- Franchise logo, which has "Animated" added below for this series.
- Based on: Hellboy by Mike Mignola;
- Screenplay by: Matt Wayne Tad Stones
- Story by: Mike Mignola Tad Stones
- Directed by: Phil Weinstein
- Starring: Ron Perlman Selma Blair Doug Jones Peri Gilpin John Hurt Cree Summer Kath Soucie Jim Cummings Dan Castellaneta
- Composer: Christopher Drake
- Country of origin: United States
- Original language: English

Production
- Executive producers: Lawrence Gordon Lloyd Levin Mike Richardson Stephen Brown Morris Berger John W. Hyde
- Producers: Scott D. Greenberg Scott Hemming Sidney Clifton Guillermo del Toro (creative) Mike Mignola (creative)
- Editors: John Hoyos Jeffrey Perlmutter
- Running time: 77 minutes
- Production companies: Starz Media Film Roman Revolution Studios Madhouse

Original release
- Release: October 28, 2006 – March 10, 2007

= Hellboy Animated =

Animated films

Hellboy Animated is an American straight-to-DVD anime-inspired superhero film series based upon the Hellboy comic books by Mike Mignola. Both films are anthologies and contain the full-length titles named Sword of Storms and Blood and Iron, received the signature of Mike Mignola and Guillermo del Toro.

==Production==
Like the live-action films, it was co-produced by Revolution Studios. The animation was done by Japanese animation studio Madhouse. Both films were distributed by Anchor Bay Entertainment, instead of Sony Pictures (first film), Universal Studios (second film), and Lawrence Gordon Productions (both live-action films).
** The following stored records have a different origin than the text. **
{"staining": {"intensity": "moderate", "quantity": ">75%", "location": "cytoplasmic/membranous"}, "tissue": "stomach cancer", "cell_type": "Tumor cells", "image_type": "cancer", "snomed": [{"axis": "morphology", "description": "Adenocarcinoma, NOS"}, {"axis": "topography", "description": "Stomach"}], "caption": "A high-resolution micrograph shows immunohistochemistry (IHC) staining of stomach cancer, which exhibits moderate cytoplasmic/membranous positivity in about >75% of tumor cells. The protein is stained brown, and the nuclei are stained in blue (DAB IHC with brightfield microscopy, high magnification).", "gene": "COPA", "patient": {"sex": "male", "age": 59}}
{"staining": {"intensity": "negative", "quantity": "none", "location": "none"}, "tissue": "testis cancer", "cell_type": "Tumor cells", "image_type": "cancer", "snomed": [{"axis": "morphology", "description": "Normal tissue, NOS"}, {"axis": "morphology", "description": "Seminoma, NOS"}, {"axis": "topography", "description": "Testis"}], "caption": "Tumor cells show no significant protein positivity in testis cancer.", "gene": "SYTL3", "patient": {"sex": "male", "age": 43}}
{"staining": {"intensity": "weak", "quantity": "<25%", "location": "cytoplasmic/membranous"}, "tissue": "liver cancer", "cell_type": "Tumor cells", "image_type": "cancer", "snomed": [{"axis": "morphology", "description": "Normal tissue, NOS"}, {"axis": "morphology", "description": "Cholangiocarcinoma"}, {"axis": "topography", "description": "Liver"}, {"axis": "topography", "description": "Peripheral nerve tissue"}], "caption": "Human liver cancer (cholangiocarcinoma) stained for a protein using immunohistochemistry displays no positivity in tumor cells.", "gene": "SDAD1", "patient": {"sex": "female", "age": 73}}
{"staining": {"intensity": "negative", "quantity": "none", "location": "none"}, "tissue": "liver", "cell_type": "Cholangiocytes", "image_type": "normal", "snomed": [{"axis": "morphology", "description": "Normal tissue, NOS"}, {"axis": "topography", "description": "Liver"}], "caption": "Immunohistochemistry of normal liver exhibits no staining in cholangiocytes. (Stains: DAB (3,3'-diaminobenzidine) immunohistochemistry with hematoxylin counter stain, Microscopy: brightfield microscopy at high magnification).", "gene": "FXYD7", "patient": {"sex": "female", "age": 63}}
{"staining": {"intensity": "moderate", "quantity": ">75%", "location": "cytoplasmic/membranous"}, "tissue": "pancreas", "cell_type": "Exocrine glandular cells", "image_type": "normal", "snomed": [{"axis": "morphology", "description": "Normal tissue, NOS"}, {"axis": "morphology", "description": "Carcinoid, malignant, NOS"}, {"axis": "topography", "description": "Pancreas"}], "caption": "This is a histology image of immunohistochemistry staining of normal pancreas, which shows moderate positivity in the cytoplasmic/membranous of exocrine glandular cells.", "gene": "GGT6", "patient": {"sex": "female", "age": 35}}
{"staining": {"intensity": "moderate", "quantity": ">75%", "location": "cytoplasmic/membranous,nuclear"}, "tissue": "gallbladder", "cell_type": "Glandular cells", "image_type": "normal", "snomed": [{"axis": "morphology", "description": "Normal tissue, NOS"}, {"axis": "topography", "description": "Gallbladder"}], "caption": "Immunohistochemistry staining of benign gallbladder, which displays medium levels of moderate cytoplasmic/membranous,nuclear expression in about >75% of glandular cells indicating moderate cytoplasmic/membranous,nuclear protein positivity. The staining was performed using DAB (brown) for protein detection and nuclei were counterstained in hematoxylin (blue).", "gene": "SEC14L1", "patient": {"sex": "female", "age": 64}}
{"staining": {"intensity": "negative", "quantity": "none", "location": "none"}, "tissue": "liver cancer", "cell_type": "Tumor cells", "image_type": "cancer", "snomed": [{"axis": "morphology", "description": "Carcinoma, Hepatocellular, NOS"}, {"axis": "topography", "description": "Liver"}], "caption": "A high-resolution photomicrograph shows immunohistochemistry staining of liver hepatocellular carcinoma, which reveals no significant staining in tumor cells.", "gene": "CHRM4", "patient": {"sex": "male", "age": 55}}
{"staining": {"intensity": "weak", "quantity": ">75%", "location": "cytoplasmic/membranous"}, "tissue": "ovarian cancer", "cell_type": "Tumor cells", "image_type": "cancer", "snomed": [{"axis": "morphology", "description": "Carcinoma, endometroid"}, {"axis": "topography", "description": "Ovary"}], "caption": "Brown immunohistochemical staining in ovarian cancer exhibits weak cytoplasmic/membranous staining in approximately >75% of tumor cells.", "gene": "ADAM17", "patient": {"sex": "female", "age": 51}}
A third film was being planned but was never greenlit. Both films were re-released in Ultra HD Blu-ray as a double feature by Lionsgate Home Entertainment on April 12, 2019.

==Cast==
Ron Perlman, who played Hellboy in the live-action films, reprises his role in the animated version. Selma Blair and John Hurt also reprise their roles from the film Liz Sherman and Professor Trevor Bruttenholm, respectively. The voice of Abe Sapien is Doug Jones, who played Abe in prosthetic work in the live-action movies but did not provide the voice for the first film (Abe's vocals for that film were done by an uncredited David Hyde Pierce). He did, however, voice the character in the second film. Kate Corrigan is voiced by Peri Gilpin. Music is by Christopher Drake.

==Films==
===Sword of Storms===

In Sword of Storms (2006), Hellboy and Kate Corrigan are dispatched to Japan to solve the mystery of a professor possessed by the Japanese demons Thunder and Lightning. The demons wish to get their hands on a powerful haunted sword, which will free them, and allow them to unleash their brothers and destroy the world. While Hellboy is sent into an alternate dimension, facing Yokai on the way, his B.P.R.D. teammates, Abe Sapien and Liz Sherman, try to stop one of the Dragons on the first wave of the coming chaos.

===Blood and Iron===

Hellboy: Blood and Iron (2007) deals with Professor Trevor Bruttenholm's experience with a vampiress (the blood countess) in 1934 and the present day. Hellboy also faces off against Hecate.

==Short films==

===Iron Shoes===

This short film was included as a bonus feature on the DVD for Hellboy: Blood and Iron.

===The Dark Below===

This short film was released in 2010 on various streaming services, with Hellboy voiced by Zebulon Pike.

==Comics==

As with the DC animated universe's spin-off comic books, Dark Horse released three volumes under the Hellboy Animated range. These continued the adventures of the animated characters.

- Hellboy Animated:
  - The Black Wedding (80 pages, January 2007, ISBN 1-59307-700-9) contains:
    - "The Black Wedding" (written by Jim Pascoe with art by Rick Lacy)
    - "Pyramid of Death" (written by Tad Stones with art by Fabio Laguna)
  - Judgment Bell (80 pages, June 2007, ISBN 1-59307-799-8) contains:
    - "The Judgment Bell" (written by Jim Pascoe with art by Rick Lacy)
    - "The Menace of the Mechanical Monster" (written and drawn by Tad Stones)
  - The Menagerie (80 pages, December 2007, ISBN 1-59307-861-7) contains:
    - "The Menagerie" (written by Jason Hall with art by Rick Lacy)
    - "Small Victories" (written by Nate Piekos with art by Fabio Laguna)

Additionally, a minicomic titled Phantom Limbs (written by Jim Pascoe with art by Rick Lacy) was included with the DVD of Sword of Storms. Another minicomic, The Yearning (written by Jim Pascoe with art by Ben Stenbeck) was included with the DVD of Blood & Iron.

==Merchandise==
Gentle Giant Ltd, famed for its statues, has been given the license for the Hellboy Animated action figures. A first-look Hellboy figure shrink-wrapped to a copy of the Blood and Iron DVD was released as a Best Buy exclusive.